LONDON, 11 June 2025 – Cushman & Wakefield’s ‘Midpoint 2025: From Caution to Strategic Conviction’ report reveals a European commercial real estate market that is stabilising and showing signs of renewed investor confidence, despite ongoing macroeconomic and geopolitical uncertainties.
The firm’s latest data shows that transaction volumes rose 7.4% year-on-year in Q1 2025, with Germany and the UK leading the recovery. While the on-again and off-again trade tensions between the U.S. and the EU continue to weigh on sentiment, Cushman & Wakefield believes the worst of the trade disruption has passed and will continue to ease as new deals are agreed. There is further cause for optimism with moves towards a more expansionary fiscal policy setting the stage for a recovery in 2026.
Sukhdeep Dhillon, Head of EMEA Forecasting at Cushman & Wakefield, said: “The European commercial real estate market is transitioning from caution to conviction. While forward-looking indicators remain mixed, the fundamentals across sectors, particularly in logistics, living, and prime retail are robust. As inflation moderates and rate cuts take hold, we expect capital markets to respond positively, unlocking new opportunities for investors in the second half of 2025 and into 2026.”

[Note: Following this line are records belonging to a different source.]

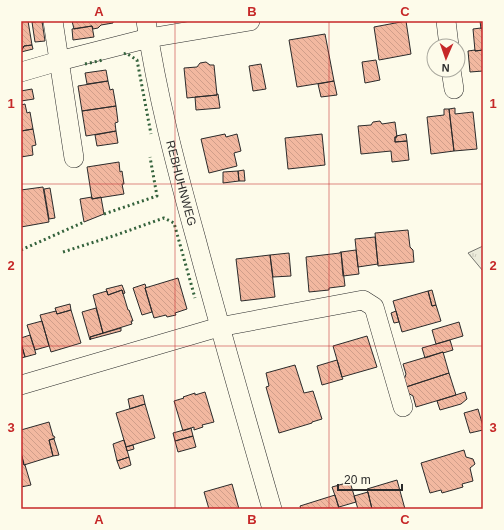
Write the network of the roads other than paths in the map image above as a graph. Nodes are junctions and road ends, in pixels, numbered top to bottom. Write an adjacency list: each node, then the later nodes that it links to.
1 (53, 21): 6 (street)
2 (250, 21): 4 (street)
3 (446, 21): 5 (street)
4 (147, 30): 6 (street); 11 (street, REBHUHNWEG)
5 (448, 38)
6 (60, 61): 7 (street); 10 (street)
7 (21, 72)
8 (452, 78): 9 (street)
9 (454, 89)
10 (74, 158)
11 (219, 327): 12 (street); 13 (street); 14 (street, REBHUHNWEG)
12 (21, 385)
13 (403, 407)
14 (272, 509)

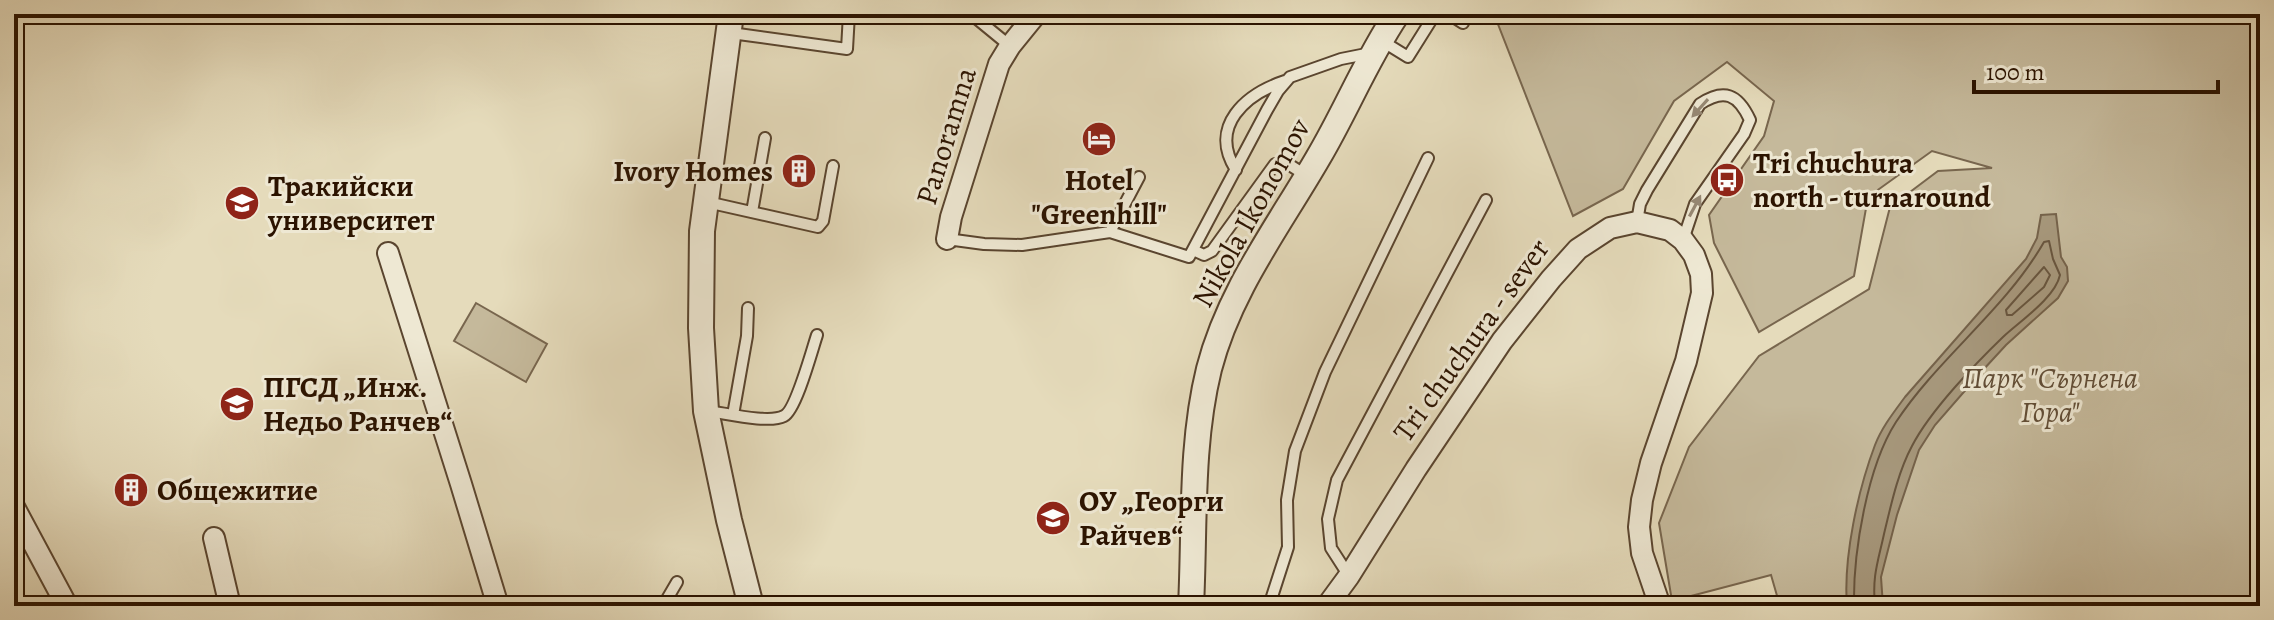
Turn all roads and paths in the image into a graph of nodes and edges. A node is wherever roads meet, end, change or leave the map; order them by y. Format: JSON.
{"nodes":[{"id":1,"x":849,"y":14,"type":"edge"},
{"id":2,"x":971,"y":14,"type":"edge"},
{"id":3,"x":1036,"y":14,"type":"edge"},
{"id":4,"x":1397,"y":14,"type":"edge"},
{"id":5,"x":1435,"y":14,"type":"edge"},
{"id":6,"x":1449,"y":14,"type":"edge"},
{"id":7,"x":730,"y":23,"type":"edge"},
{"id":8,"x":1463,"y":23,"type":"dead end"},
{"id":9,"x":1010,"y":46,"type":"junction"},
{"id":10,"x":1376,"y":46,"type":"junction"},
{"id":11,"x":1287,"y":80,"type":"junction"},
{"id":12,"x":765,"y":138,"type":"dead end"},
{"id":13,"x":1428,"y":158,"type":"dead end"},
{"id":14,"x":833,"y":166,"type":"dead end"},
{"id":15,"x":1236,"y":170,"type":"junction"},
{"id":16,"x":1307,"y":176,"type":"junction"},
{"id":17,"x":1139,"y":177,"type":"dead end"},
{"id":18,"x":1486,"y":200,"type":"dead end"},
{"id":19,"x":706,"y":202,"type":"junction"},
{"id":20,"x":752,"y":212,"type":"junction"},
{"id":21,"x":1637,"y":222,"type":"junction"},
{"id":22,"x":1110,"y":232,"type":"junction"},
{"id":23,"x":947,"y":239,"type":"joint"},
{"id":24,"x":1683,"y":240,"type":"junction"},
{"id":25,"x":1193,"y":250,"type":"junction"},
{"id":26,"x":388,"y":253,"type":"dead end"},
{"id":27,"x":748,"y":308,"type":"dead end"},
{"id":28,"x":817,"y":335,"type":"dead end"},
{"id":29,"x":706,"y":411,"type":"junction"},
{"id":30,"x":733,"y":415,"type":"junction"},
{"id":31,"x":14,"y":507,"type":"edge"},
{"id":32,"x":214,"y":538,"type":"dead end"},
{"id":33,"x":1349,"y":576,"type":"junction"},
{"id":34,"x":677,"y":582,"type":"dead end"},
{"id":35,"x":1193,"y":604,"type":"edge"},
{"id":36,"x":67,"y":606,"type":"edge"},
{"id":37,"x":230,"y":606,"type":"edge"},
{"id":38,"x":498,"y":606,"type":"edge"},
{"id":39,"x":663,"y":606,"type":"edge"},
{"id":40,"x":751,"y":606,"type":"edge"},
{"id":41,"x":1269,"y":606,"type":"edge"},
{"id":42,"x":1327,"y":606,"type":"edge"},
{"id":43,"x":1660,"y":606,"type":"edge"}],
"edges":[{"from":1,"to":7,"type":"lane"},
{"from":2,"to":9,"type":"lane"},
{"from":3,"to":9,"type":"street","name":"Panoramna"},
{"from":4,"to":10,"type":"street","name":"Nikola Ikonomov"},
{"from":5,"to":10,"type":"lane"},
{"from":6,"to":8,"type":"lane"},
{"from":7,"to":19,"type":"street"},
{"from":9,"to":23,"type":"street","name":"Panoramna"},
{"from":10,"to":11,"type":"lane"},
{"from":10,"to":16,"type":"street","name":"Nikola Ikonomov"},
{"from":11,"to":15,"type":"lane"},
{"from":11,"to":15,"type":"lane"},
{"from":12,"to":20,"type":"lane"},
{"from":13,"to":41,"type":"lane"},
{"from":14,"to":20,"type":"lane"},
{"from":15,"to":25,"type":"lane"},
{"from":16,"to":25,"type":"lane"},
{"from":16,"to":35,"type":"street","name":"Nikola Ikonomov"},
{"from":17,"to":22,"type":"lane"},
{"from":18,"to":33,"type":"lane"},
{"from":19,"to":20,"type":"lane"},
{"from":19,"to":29,"type":"street"},
{"from":21,"to":24,"type":"street"},
{"from":24,"to":21,"type":"lane","one_way":true},
{"from":21,"to":33,"type":"street","name":"Tri chuchura - sever"},
{"from":22,"to":23,"type":"lane"},
{"from":22,"to":25,"type":"lane"},
{"from":24,"to":43,"type":"street"},
{"from":26,"to":38,"type":"street"},
{"from":27,"to":30,"type":"lane"},
{"from":28,"to":30,"type":"lane"},
{"from":29,"to":30,"type":"lane"},
{"from":29,"to":40,"type":"street"},
{"from":31,"to":36,"type":"street"},
{"from":32,"to":37,"type":"street"},
{"from":33,"to":42,"type":"street","name":"Tri chuchura - sever"},
{"from":34,"to":39,"type":"lane"}]}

Offices: Focus on the Core
Office leasing slowed in early 2025 amid geopolitical uncertainty, but demand nonetheless remains focused on high-quality space in central business districts (CBDs), which accounted for 70% of leasing activity over the past year (60% pre-pandemic). Leasing activity in 2025 is expected to stay broadly in line with 2024, with positive net absorption of 1.3 million sq m. Cushman & Wakefield believes that as geopolitical risks ease and trade agreements progress, improved corporate confidence should lift activity into 2026.
Meanwhile, vacancy continues to rise in non-central areas, reinforcing the bifurcation between core and peripheral markets. Rents in central locations remain under upward pressure, driven by strong demand for high-quality, well-located space. However, growth is slowing as affordability pressures mount and more new office space hits the market. Office deliveries across Europe are set to rise by 23% year-on-year (YOY) in 2025, with cities like London and Milan accounting for the largest share of this new supply. Prime office rents are forecast to grow by 2.7% in Europe (ex-UK) and 6.8% in the UK in 2025, while yields are expected to compress by 9 basis points.
Logistics: Fundamentals Support Recovery
Despite a soft start to the year, logistics take-up is stabilising near pre-pandemic levels. Easing monetary policy, stabilising demand, and tight supply are expected to support recovery into 2026. Prime rents are forecast to grow by 2.6% in Europe (ex-UK) and 5.1% in the UK in 2025. Yield compression of 17 basis points is expected across logistics assets this year, driven by strong investor demand and limited supply. Investment volumes rallied in Q1 2025 (€46 billion) and are set to increase as pricing adjusts to the new rate environment and vendor expectations align with market realities.
Retail: Prime Assets in Demand
Retail continues to show resilience despite tariff-related planning challenges and the momentum is expected to continue into 2025. Prime rental growth is forecast at 2.4% in Europe (ex-UK) and 4.9% in the UK for 2025. Investor interest is returning, particularly for high-footfall urban locations and retail parks, amid improved sentiment and better debt availability. Capital value growth is expected to reach 3.3% in Europe and 4.9% in the UK, with total returns of 8% and 10.8% respectively.
Living: Supply Constraints Drive Growth
The living sector remains underpinned by structural supply-demand imbalances which show little sign of easing with building permits across the euro area continuing to decline despite robust urban population growth. The result is a sustained upward pressure on rental values (6.4% YOY in Q1 2025), particularly in supply-constrained urban centres. Because of this, the case for rental growth remains compelling—not just in the short term, but well into the medium term—offering institutional investors a resilient income stream in an otherwise uncertain macroeconomic environment.
According to Cushman & Wakefield’s European Living Investor Survey 2025, 80% of investors plan to increase allocations to the sector over the next five years.